Repeat the entries below in full, with every character unchanged.

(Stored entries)
--- --- ---

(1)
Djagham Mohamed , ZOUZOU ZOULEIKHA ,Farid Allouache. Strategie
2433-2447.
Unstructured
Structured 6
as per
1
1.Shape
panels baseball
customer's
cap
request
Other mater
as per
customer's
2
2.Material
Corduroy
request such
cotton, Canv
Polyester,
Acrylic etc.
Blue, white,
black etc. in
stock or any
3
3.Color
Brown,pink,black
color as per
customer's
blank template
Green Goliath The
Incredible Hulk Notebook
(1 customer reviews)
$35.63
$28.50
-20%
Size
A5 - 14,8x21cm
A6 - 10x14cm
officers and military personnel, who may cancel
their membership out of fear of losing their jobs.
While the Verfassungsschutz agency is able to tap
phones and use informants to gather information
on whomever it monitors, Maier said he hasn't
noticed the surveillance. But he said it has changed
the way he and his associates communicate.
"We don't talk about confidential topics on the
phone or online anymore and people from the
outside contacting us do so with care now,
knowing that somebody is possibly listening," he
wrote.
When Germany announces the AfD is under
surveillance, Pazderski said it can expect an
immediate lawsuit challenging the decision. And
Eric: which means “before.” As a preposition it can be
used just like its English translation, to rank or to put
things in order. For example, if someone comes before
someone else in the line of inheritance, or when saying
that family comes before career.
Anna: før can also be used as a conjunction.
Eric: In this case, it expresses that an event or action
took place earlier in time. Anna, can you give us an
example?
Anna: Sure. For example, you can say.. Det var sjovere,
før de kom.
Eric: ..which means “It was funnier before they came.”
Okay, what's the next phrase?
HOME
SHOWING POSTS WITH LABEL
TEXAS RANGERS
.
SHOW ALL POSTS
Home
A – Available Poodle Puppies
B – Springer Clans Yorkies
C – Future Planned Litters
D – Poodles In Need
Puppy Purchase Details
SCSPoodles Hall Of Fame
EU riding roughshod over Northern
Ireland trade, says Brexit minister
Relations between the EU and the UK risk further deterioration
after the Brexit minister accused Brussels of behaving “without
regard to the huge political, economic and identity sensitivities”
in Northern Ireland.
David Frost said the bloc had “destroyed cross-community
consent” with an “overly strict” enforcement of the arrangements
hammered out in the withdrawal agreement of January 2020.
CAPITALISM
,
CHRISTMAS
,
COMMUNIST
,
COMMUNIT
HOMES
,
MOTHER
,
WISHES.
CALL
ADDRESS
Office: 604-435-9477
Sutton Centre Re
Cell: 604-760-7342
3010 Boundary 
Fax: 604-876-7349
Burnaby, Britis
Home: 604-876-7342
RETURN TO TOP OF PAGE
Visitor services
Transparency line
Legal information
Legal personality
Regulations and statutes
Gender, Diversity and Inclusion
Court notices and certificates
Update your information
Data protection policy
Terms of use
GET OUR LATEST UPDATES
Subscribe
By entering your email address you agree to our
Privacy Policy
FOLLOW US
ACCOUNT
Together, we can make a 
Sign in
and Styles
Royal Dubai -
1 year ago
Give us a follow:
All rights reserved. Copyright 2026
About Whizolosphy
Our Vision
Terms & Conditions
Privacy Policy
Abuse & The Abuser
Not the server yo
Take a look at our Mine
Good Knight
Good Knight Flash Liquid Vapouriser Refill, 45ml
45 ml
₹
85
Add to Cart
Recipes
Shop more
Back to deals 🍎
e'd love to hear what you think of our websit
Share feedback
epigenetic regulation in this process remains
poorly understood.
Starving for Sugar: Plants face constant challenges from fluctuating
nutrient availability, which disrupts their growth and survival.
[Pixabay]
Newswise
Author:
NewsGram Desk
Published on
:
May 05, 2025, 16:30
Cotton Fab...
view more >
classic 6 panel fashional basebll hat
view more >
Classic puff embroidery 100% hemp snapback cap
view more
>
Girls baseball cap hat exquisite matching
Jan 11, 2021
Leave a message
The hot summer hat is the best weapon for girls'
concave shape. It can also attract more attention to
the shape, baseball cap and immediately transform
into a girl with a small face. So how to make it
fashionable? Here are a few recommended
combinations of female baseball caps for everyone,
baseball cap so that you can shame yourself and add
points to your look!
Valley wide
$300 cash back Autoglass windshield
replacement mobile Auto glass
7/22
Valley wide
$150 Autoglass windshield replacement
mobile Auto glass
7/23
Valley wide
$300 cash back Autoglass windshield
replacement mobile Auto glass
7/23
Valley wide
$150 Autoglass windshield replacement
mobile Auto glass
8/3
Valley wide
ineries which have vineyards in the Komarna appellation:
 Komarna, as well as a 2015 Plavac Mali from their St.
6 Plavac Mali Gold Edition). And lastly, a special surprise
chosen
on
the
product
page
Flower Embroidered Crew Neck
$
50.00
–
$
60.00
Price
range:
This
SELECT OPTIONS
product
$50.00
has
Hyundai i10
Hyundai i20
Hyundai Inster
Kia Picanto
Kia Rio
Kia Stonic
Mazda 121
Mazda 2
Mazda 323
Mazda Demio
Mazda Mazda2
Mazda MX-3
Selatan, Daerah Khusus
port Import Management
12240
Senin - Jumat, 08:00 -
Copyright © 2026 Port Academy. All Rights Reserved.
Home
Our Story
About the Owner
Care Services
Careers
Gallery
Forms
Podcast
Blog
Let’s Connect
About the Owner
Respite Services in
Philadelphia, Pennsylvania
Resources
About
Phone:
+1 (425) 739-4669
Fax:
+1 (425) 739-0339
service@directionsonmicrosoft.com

--- --- ---

EXERCISE RESULT
(1)
Djagham Mohamed , ZOUZOU ZOULEIKHA ,Farid Allouache. Strategie
2433-2447.
Unstructured
Structured 6
as per
1
1.Shape
panels baseball
customer's
cap
request
Other mater
as per
customer's
2
2.Material
Corduroy
request such
cotton, Canv
Polyester,
Acrylic etc.
Blue, white,
black etc. in
stock or any
3
3.Color
Brown,pink,black
color as per
customer's
blank template
Green Goliath The
Incredible Hulk Notebook
(1 customer reviews)
$35.63
$28.50
-20%
Size
A5 - 14,8x21cm
A6 - 10x14cm
officers and military personnel, who may cancel
their membership out of fear of losing their jobs.
While the Verfassungsschutz agency is able to tap
phones and use informants to gather information
on whomever it monitors, Maier said he hasn't
noticed the surveillance. But he said it has changed
the way he and his associates communicate.
"We don't talk about confidential topics on the
phone or online anymore and people from the
outside contacting us do so with care now,
knowing that somebody is possibly listening," he
wrote.
When Germany announces the AfD is under
surveillance, Pazderski said it can expect an
immediate lawsuit challenging the decision. And
Eric: which means “before.” As a preposition it can be
used just like its English translation, to rank or to put
things in order. For example, if someone comes before
someone else in the line of inheritance, or when saying
that family comes before career.
Anna: før can also be used as a conjunction.
Eric: In this case, it expresses that an event or action
took place earlier in time. Anna, can you give us an
example?
Anna: Sure. For example, you can say.. Det var sjovere,
før de kom.
Eric: ..which means “It was funnier before they came.”
Okay, what's the next phrase?
HOME
SHOWING POSTS WITH LABEL
TEXAS RANGERS
.
SHOW ALL POSTS
Home
A – Available Poodle Puppies
B – Springer Clans Yorkies
C – Future Planned Litters
D – Poodles In Need
Puppy Purchase Details
SCSPoodles Hall Of Fame
EU riding roughshod over Northern
Ireland trade, says Brexit minister
Relations between the EU and the UK risk further deterioration
after the Brexit minister accused Brussels of behaving “without
regard to the huge political, economic and identity sensitivities”
in Northern Ireland.
David Frost said the bloc had “destroyed cross-community
consent” with an “overly strict” enforcement of the arrangements
hammered out in the withdrawal agreement of January 2020.
CAPITALISM
,
CHRISTMAS
,
COMMUNIST
,
COMMUNIT
HOMES
,
MOTHER
,
WISHES.
CALL
ADDRESS
Office: 604-435-9477
Sutton Centre Re
Cell: 604-760-7342
3010 Boundary 
Fax: 604-876-7349
Burnaby, Britis
Home: 604-876-7342
RETURN TO TOP OF PAGE
Visitor services
Transparency line
Legal information
Legal personality
Regulations and statutes
Gender, Diversity and Inclusion
Court notices and certificates
Update your information
Data protection policy
Terms of use
GET OUR LATEST UPDATES
Subscribe
By entering your email address you agree to our
Privacy Policy
FOLLOW US
ACCOUNT
Together, we can make a 
Sign in
and Styles
Royal Dubai -
1 year ago
Give us a follow:
All rights reserved. Copyright 2026
About Whizolosphy
Our Vision
Terms & Conditions
Privacy Policy
Abuse & The Abuser
Not the server yo
Take a look at our Mine
Good Knight
Good Knight Flash Liquid Vapouriser Refill, 45ml
45 ml
₹
85
Add to Cart
Recipes
Shop more
Back to deals 🍎
e'd love to hear what you think of our websit
Share feedback
epigenetic regulation in this process remains
poorly understood.
Starving for Sugar: Plants face constant challenges from fluctuating
nutrient availability, which disrupts their growth and survival.
[Pixabay]
Newswise
Author:
NewsGram Desk
Published on
:
May 05, 2025, 16:30
Cotton Fab...
view more >
classic 6 panel fashional basebll hat
view more >
Classic puff embroidery 100% hemp snapback cap
view more
>
Girls baseball cap hat exquisite matching
Jan 11, 2021
Leave a message
The hot summer hat is the best weapon for girls'
concave shape. It can also attract more attention to
the shape, baseball cap and immediately transform
into a girl with a small face. So how to make it
fashionable? Here are a few recommended
combinations of female baseball caps for everyone,
baseball cap so that you can shame yourself and add
points to your look!
Valley wide
$300 cash back Autoglass windshield
replacement mobile Auto glass
7/22
Valley wide
$150 Autoglass windshield replacement
mobile Auto glass
7/23
Valley wide
$300 cash back Autoglass windshield
replacement mobile Auto glass
7/23
Valley wide
$150 Autoglass windshield replacement
mobile Auto glass
8/3
Valley wide
ineries which have vineyards in the Komarna appellation:
 Komarna, as well as a 2015 Plavac Mali from their St.
6 Plavac Mali Gold Edition). And lastly, a special surprise
chosen
on
the
product
page
Flower Embroidered Crew Neck
$
50.00
–
$
60.00
Price
range:
This
SELECT OPTIONS
product
$50.00
has
Hyundai i10
Hyundai i20
Hyundai Inster
Kia Picanto
Kia Rio
Kia Stonic
Mazda 121
Mazda 2
Mazda 323
Mazda Demio
Mazda Mazda2
Mazda MX-3
Selatan, Daerah Khusus
port Import Management
12240
Senin - Jumat, 08:00 -
Copyright © 2026 Port Academy. All Rights Reserved.
Home
Our Story
About the Owner
Care Services
Careers
Gallery
Forms
Podcast
Blog
Let’s Connect
About the Owner
Respite Services in
Philadelphia, Pennsylvania
Resources
About
Phone:
+1 (425) 739-4669
Fax:
+1 (425) 739-0339
service@directionsonmicrosoft.com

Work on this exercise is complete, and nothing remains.